Jean Chapot’s Les granges brulees
revolves around an investigation of murder in a rural community, located close to a
struggling family farm overseen by long-married couple Paul and Rose; an
investigating judge, Larcher (Alain Delon), turns up from the city, installing
himself in a local inn and slowly working to crack local codes of silence and
suspicions. Given that Larcher’s approach seems to consist largely of showing
up at the farm and hanging around Rose, the film often evokes one of those
episodes of Columbo where the detective seems to many observers irrationally
(but ultimately correctly) fixated on a single suspect. Of course, those
interactions were defined largely by garrulousness, whereas Delon’s Larcher
barely has as much dialogue in the whole movie as Columbo might have had in a
single scene; the actor’s performance is an absolute master class in steely,
unblinking silence, and as Simone Signoret embodies Rose with equal
self-containment, it’s tempting to read the whole thing primarily as an
exercise in juxtaposing complementing, distilled star images. Although the film
is set in the then-present, it often seems lost in time: there are many
references to WW2 and its legacy, and “the city” is referred to as if to some
unattainable dream; as if confirming the extent to which the community resists
any kind of outside influence, the mystery’s ultimate resolution comes out of
nowhere, from a source unrelated to Larcher’s investigation.

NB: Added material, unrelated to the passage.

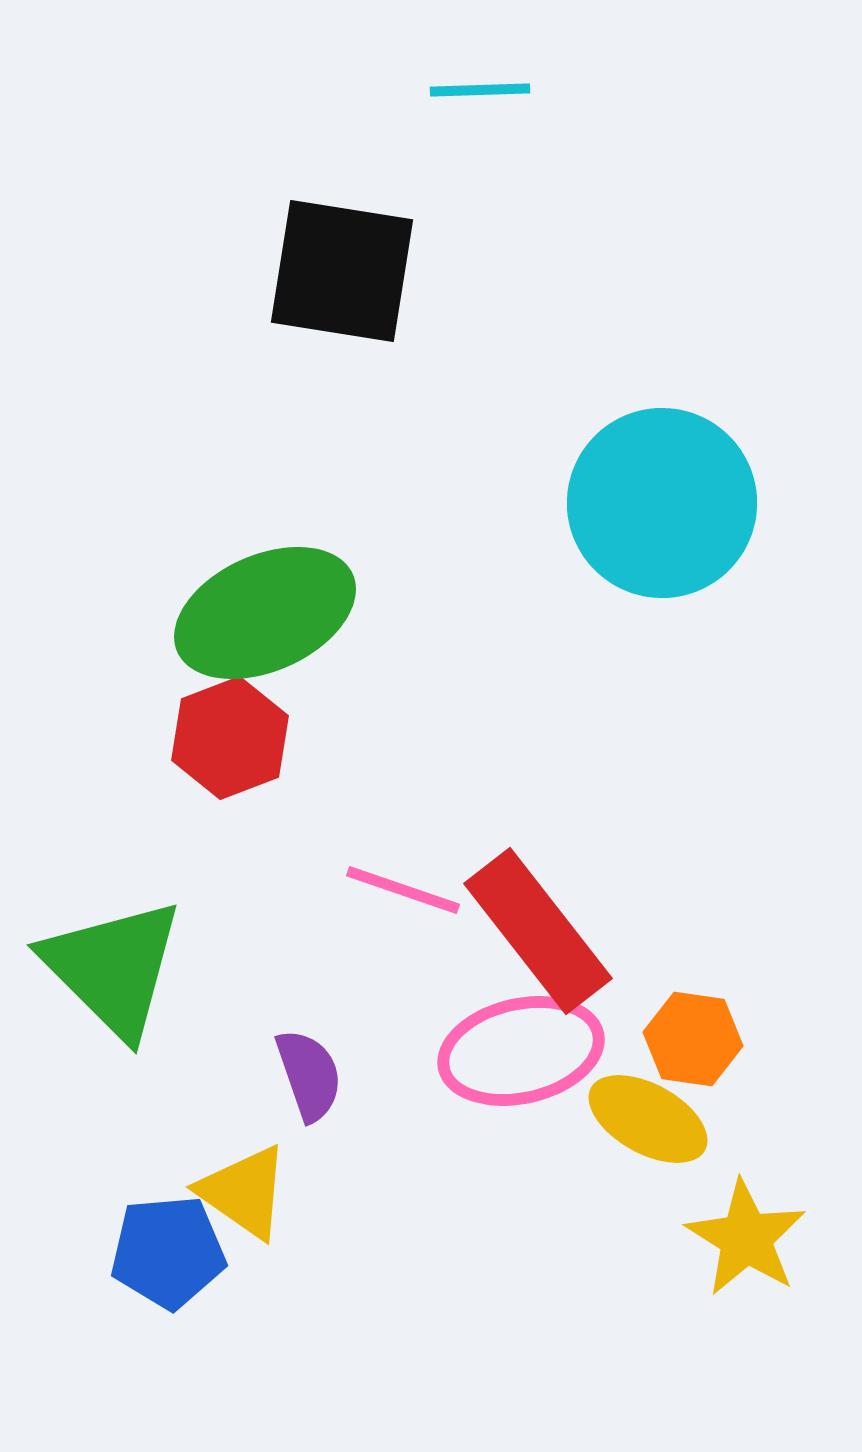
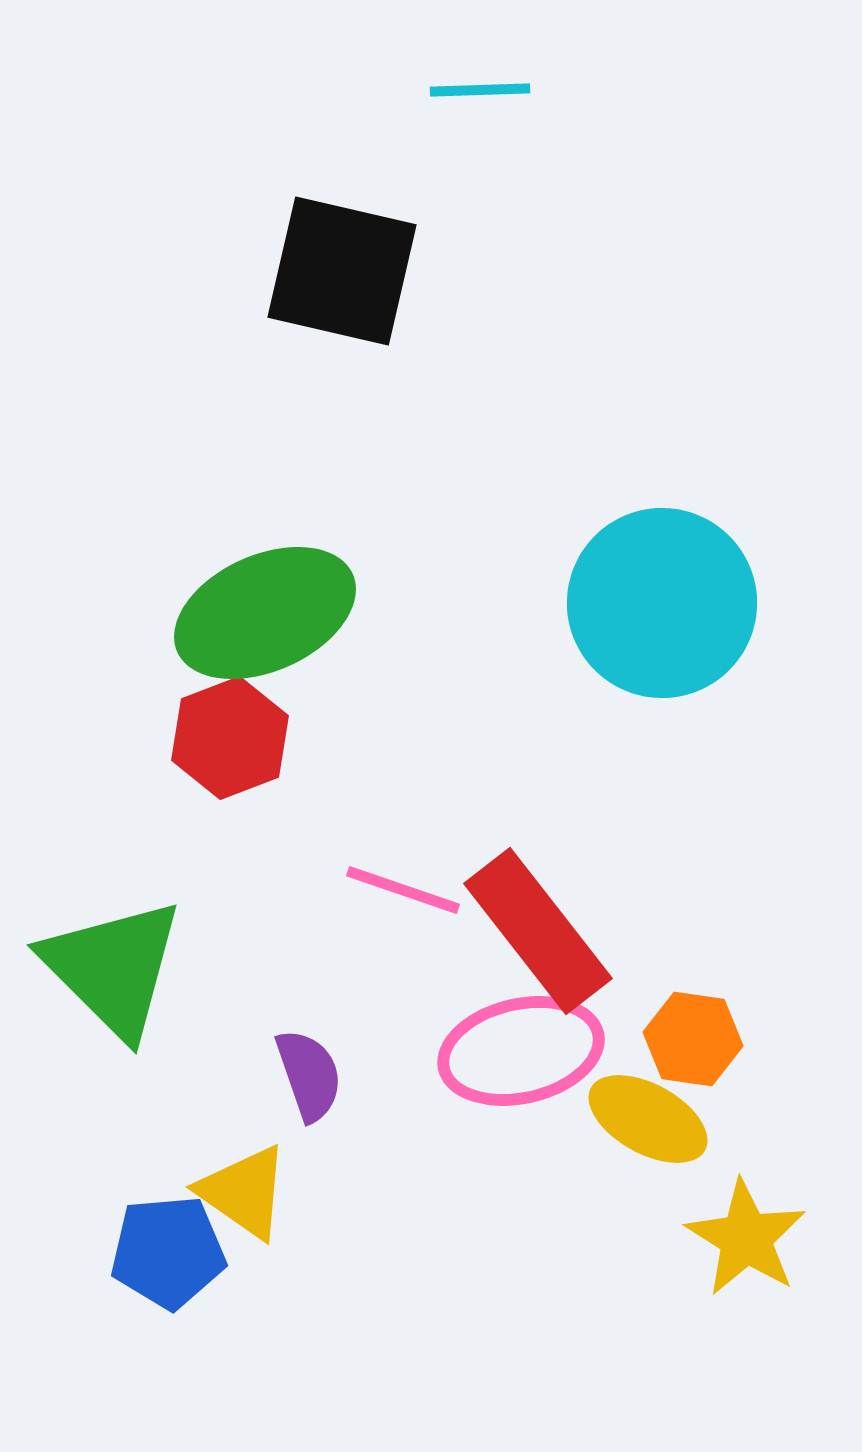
black square: rotated 4 degrees clockwise
cyan circle: moved 100 px down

While the film
suggests that the judge nevertheless feels strangely informed and elevated by
the experience, the film provides only a slight indication of what form this
takes: in the closing moments, Rose demonstrates an utter certainty that he won’t
follow up on a crime committed by one of her sons, for the sake of closure and
some broader sense of equilibrium. It seems likely that she’s correct, but the
film provides no space for celebration on this point, nor on any other.